▶ Task to carry out
Every line below that has "pixels" in it should be copied.

▶ Data for the task
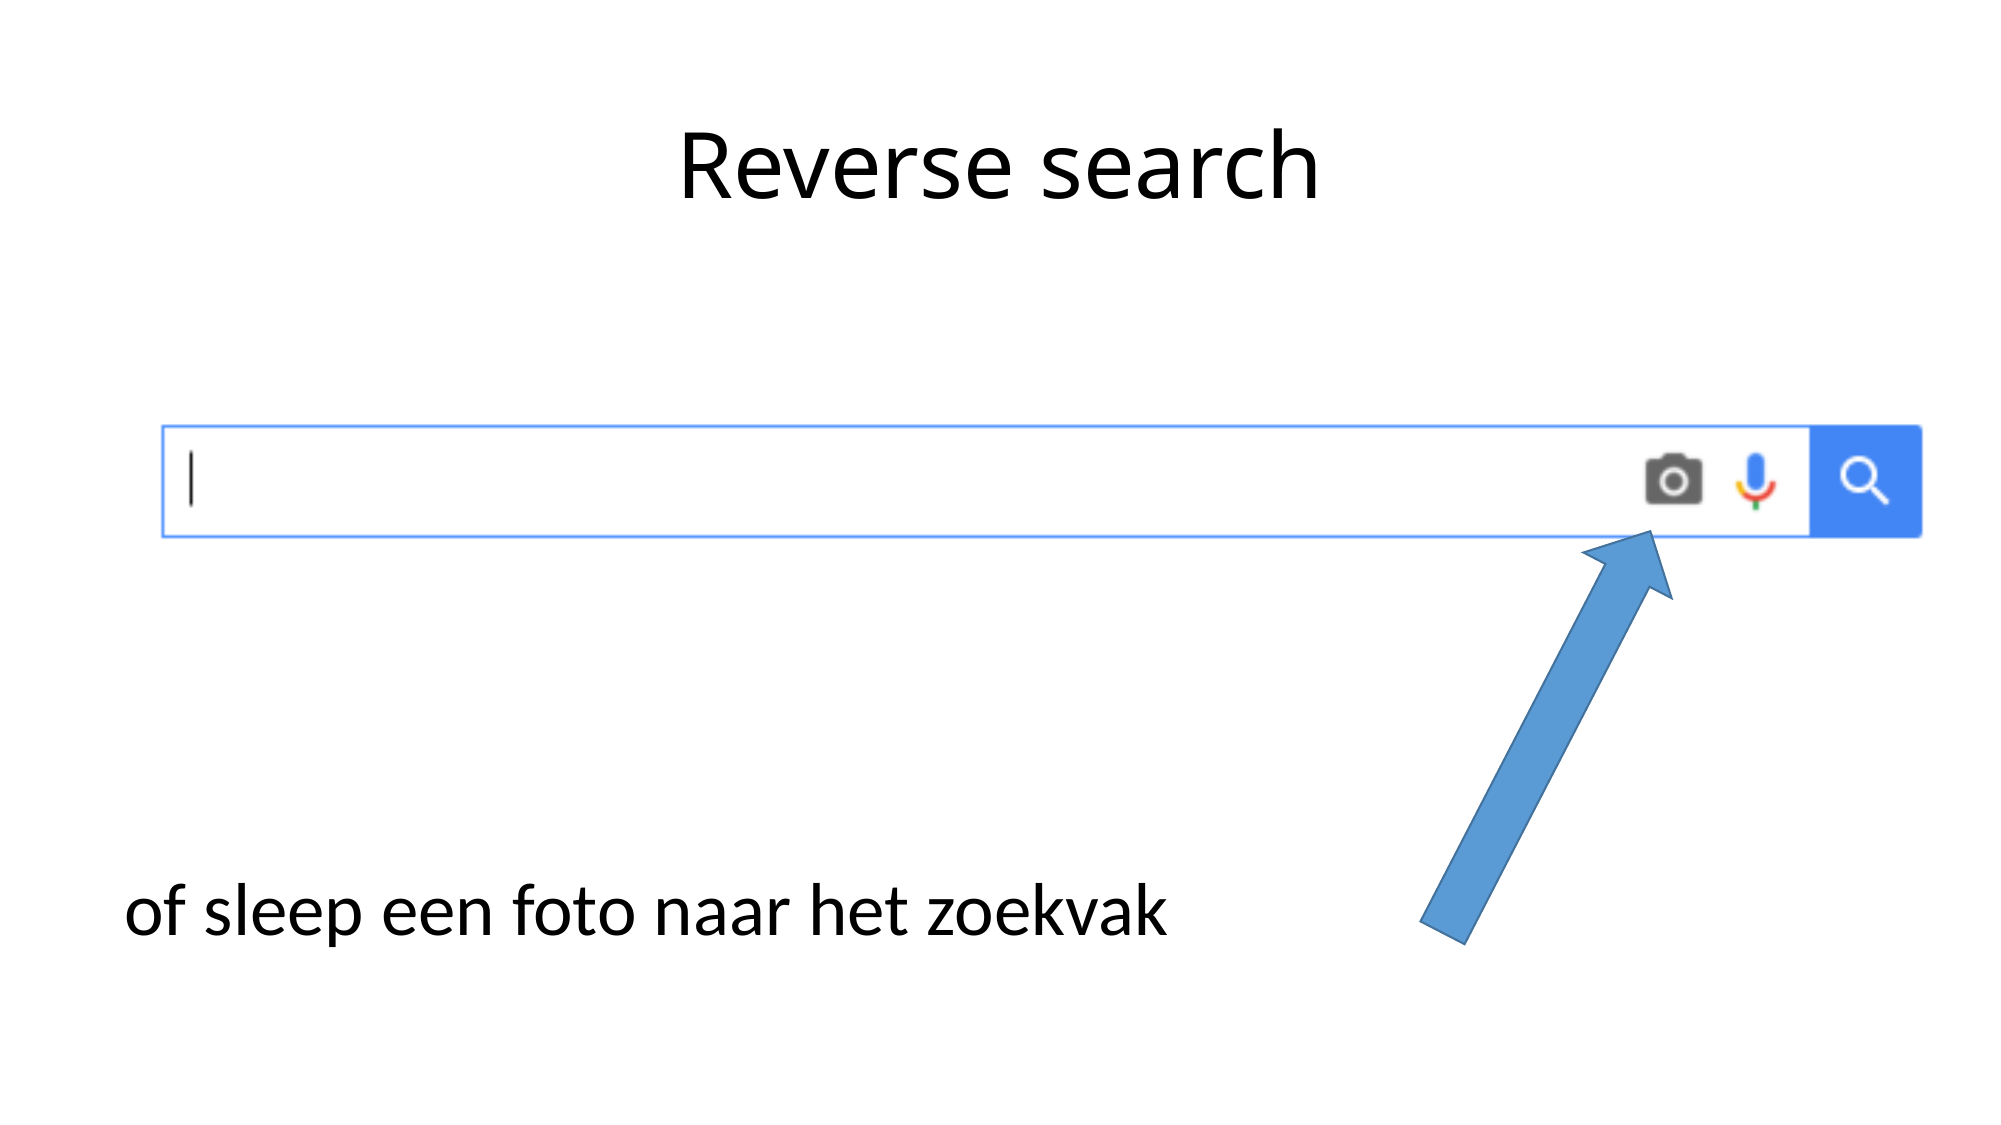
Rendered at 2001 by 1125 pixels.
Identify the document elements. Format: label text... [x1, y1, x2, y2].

--

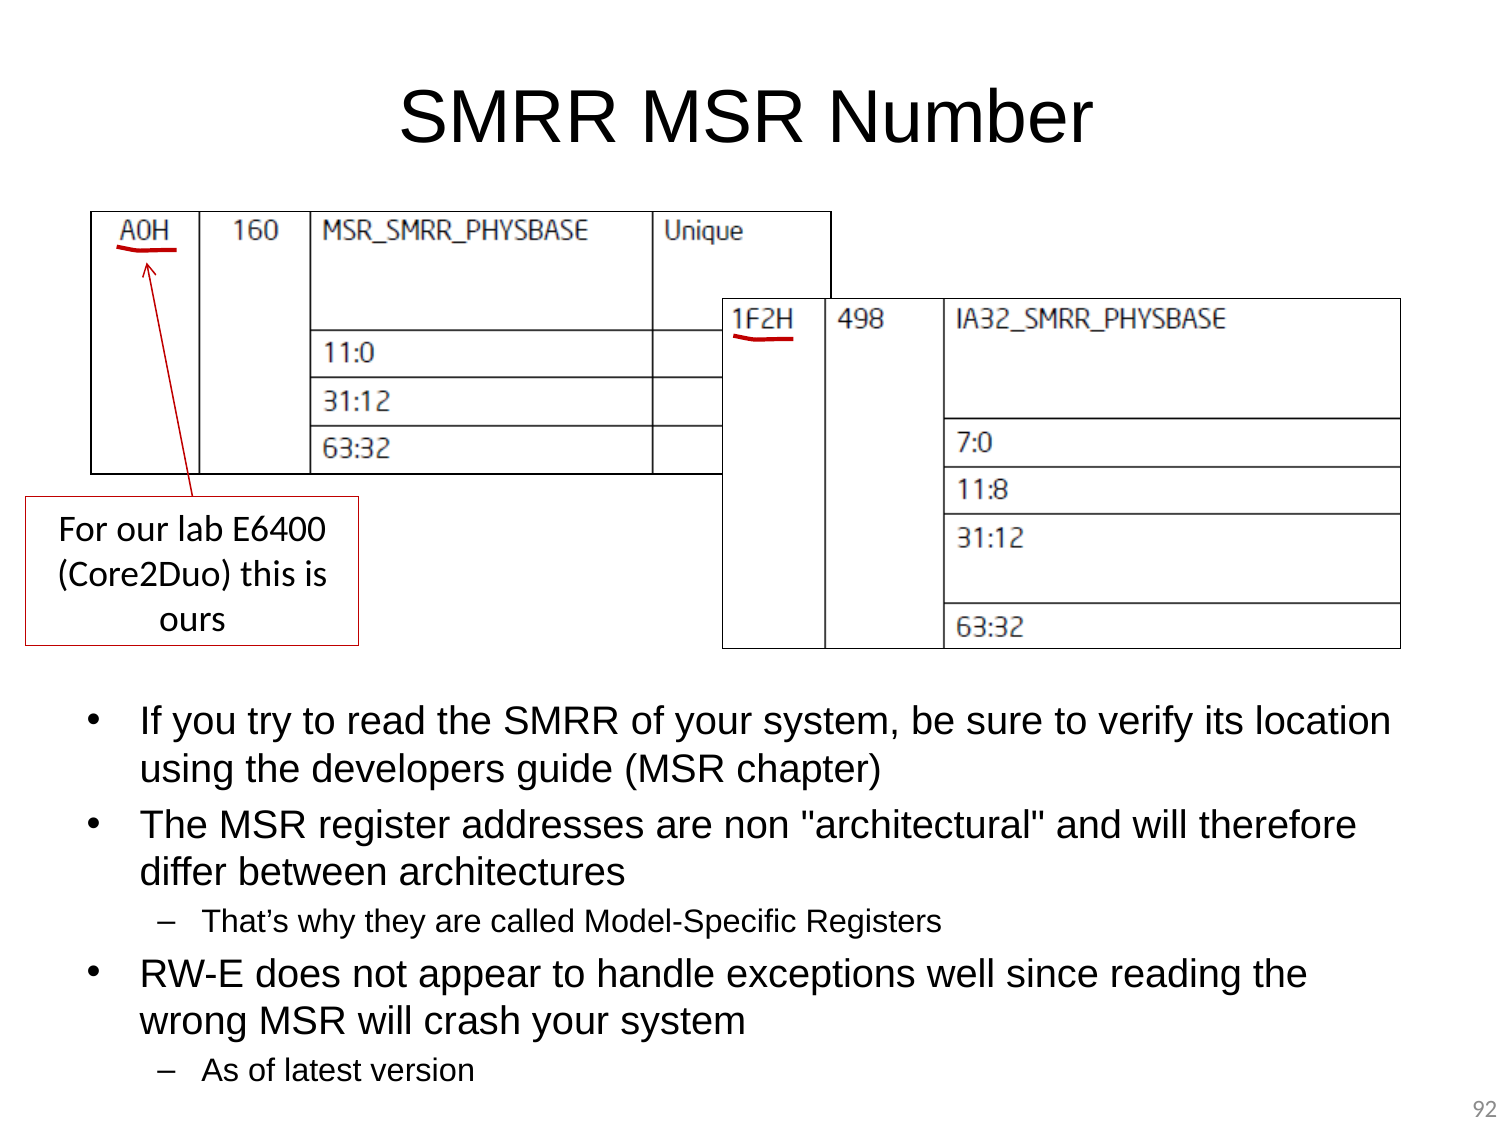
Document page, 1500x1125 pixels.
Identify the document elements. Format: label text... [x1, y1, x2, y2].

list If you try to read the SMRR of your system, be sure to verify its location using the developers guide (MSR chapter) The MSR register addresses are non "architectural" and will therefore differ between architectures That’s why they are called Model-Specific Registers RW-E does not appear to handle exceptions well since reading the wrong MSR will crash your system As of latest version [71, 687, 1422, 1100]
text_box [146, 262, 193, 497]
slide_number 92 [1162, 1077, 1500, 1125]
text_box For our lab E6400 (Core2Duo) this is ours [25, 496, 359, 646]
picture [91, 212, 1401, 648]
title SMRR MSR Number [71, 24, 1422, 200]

▶ Solution for this task
Rendered at 2001 by 1125 pixels.
Document page, 1500x1125 pixels.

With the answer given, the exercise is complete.